A research effort led by Arizona State University engineer Mary Laura Lind is among 10 projects the National Aeronautics and Space Administration recently chose to support.
Lind has been awarded a grant from NASA’s inaugural Space Technology Research Opportunities for Early Career Faculty program. The new program focuses on aiding development of technologies that can help the nation reach its space-exploration goals as well as boost commercial space ventures.
This year’s grant recipients represent “some of the most talented new faculty from the best institutions of higher learning in America,” the program’s director, Michael Gazarik, said in a NASA news release.
Lind is an assistant professor in the School for Engineering of Matter, Transport and Energy.
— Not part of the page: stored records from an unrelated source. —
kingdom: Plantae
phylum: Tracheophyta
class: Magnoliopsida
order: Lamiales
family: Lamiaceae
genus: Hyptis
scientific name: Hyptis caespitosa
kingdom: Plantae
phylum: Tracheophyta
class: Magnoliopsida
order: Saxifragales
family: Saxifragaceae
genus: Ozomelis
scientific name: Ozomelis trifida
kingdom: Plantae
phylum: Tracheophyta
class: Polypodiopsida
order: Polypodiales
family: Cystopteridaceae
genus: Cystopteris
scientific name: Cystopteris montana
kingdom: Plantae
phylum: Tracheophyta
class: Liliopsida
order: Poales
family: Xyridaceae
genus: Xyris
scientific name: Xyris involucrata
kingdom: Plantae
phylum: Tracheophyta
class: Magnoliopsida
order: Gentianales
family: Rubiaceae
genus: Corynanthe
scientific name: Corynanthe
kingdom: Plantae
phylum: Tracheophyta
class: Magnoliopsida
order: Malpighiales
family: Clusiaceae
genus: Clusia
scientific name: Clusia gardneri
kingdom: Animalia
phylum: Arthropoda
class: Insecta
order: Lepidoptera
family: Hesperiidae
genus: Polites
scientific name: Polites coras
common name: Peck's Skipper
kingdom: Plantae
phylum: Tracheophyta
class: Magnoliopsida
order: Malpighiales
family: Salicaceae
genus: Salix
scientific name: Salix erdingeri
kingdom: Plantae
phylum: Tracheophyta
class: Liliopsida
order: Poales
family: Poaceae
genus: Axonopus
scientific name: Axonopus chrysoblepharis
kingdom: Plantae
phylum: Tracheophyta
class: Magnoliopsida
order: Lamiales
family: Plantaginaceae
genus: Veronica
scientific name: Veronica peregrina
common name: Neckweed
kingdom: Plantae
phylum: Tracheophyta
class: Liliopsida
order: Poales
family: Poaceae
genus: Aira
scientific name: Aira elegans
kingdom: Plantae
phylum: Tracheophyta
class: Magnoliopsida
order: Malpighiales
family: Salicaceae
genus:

She is also a senior sustainability scientist with the university’s Global Institute of Sustainability.
The NASA grant will provide $200,000 a year—renewable for up to three years—to support Lind’s work to improve technology for wastewater recovery and recycling systems designed for use in space stations and other vehicles.
“We’re excited to see Mary Laura’s research recognized by NASA with this prestigious award,” says Kyle Squires, director of the School for Engineering of Matter, Transport and Energy. “This speaks highly of her work and the high regard with which NASA views her innovative ideas. Her project has potential for having a significant impact on the viability of commercial space exploration.”
Lind is seeking chemical and materials engineering solutions to the challenge of improving water systems for space vehicles. The grant will support her research team’s effort to develop advanced corrosion-resistant polymer membranes. Wastewater would be filtered through such membranes to maximize recovery of the water, which the process makes suitable for reuse.
The system will have to be fortified against corrosion from water containing high amounts of acidic solutions and salts, Lind explains. That will require development of a news class of membranes consisting of new composite materials through which water can be filtered more effectively, she says.
The effort will necessitate developing nanometer-scale composites to produce membranes capable of providing a sufficient barrier to the small organic compounds that must be removed from wastewater to make it reusable.
The grant enables Lind to bring on two engineering doctoral students—Heather Jamieson and Afsaneh Khosravi—to assist on the project. In addition, she will be able to expand opportunities for other graduate and undergraduate students to participate in work in her lab.
Lind came to ASU in 2010 after completing a California Nanosystems Institute Pioneer Postdoctoral Fellowship at the University of California, Los Angeles, in the Civil and Environmental Engineering Department.
Earlier Lind earned a master’s degree and a doctoral degree in materials science from the California Institute of Technology and a bachelor’s of science degree in chemical engineering from Yale University.